# Anyone used Hi-Yield or Compare N Save Glyphosate?



## Green (Dec 24, 2017)

Anyone used either of these Glyphosate brands? How well did they work?

Also, if there is a different brand that is widely available in 32-oz that you like, please suggest it.


----------



## Ware (Jan 28, 2017)

Any of the 41% concentrates should do the trick. The Compare-N-Save looks like it's the cheapest 32oz option on Amazon.


----------



## gm560 (Feb 22, 2018)

Green said:


> Anyone used either of these Glyphosate brands? How well did they work?
> 
> Also, if there is a different brand that is widely available in 32-oz that you like, please suggest it.


Yup. I used compare-n-save. It killed the heck out of green things just like name brand.
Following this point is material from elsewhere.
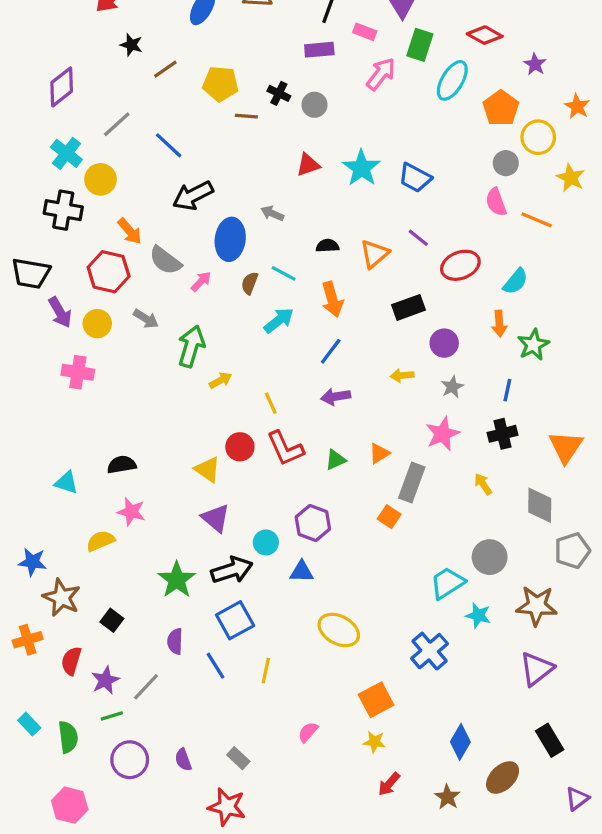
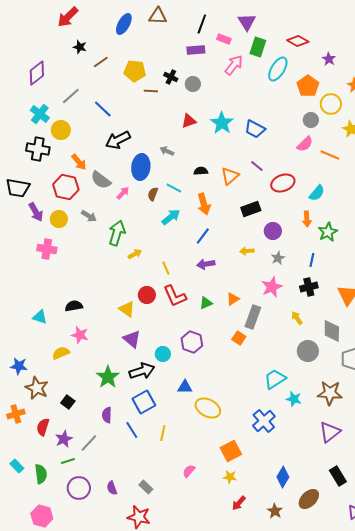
pink semicircle: (496, 202) -> (305, 144), turned -114
gray circle: (490, 557) -> (308, 351), moved
blue triangle: (302, 572) -> (185, 387), moved

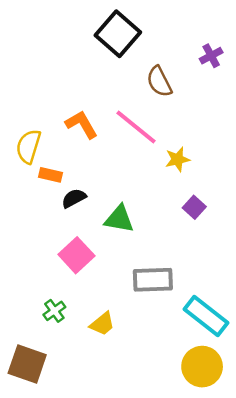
I have also used HDX brand, which I think they have stopped making and now carry compare-n-save at HD. I think gly is pretty ubiquitous, but one good thing about compare-n-save is it comes premixed with NIS already in them, so no need to futz with that.


----------



## Green (Dec 24, 2017)

gm560 said:


> I have also used HDX brand, which I think they have stopped making and now carry compare-n-save at HD. I think gly is pretty ubiquitous, but one good thing about compare-n-save is it comes premixed with NIS already in them, so no need to futz with that.


Yeah, that's what I had/have, but it's going to be finishing up with this next project.

My HD no longer stocks gly, but I can order it and have it shipped to the store to pickup.

@Ware, I agree. I've only used the HDX, and before that, the Roundup with diquat, though.

I think I'll go with the C-n-S brand since it's a known quantity. If I can find the label for the Hi Yield that can be ordered through Ace to verify it's just 41% with no additives, I might get that instead.

Anyone else, feel free to add to the discussion in the meantime.


----------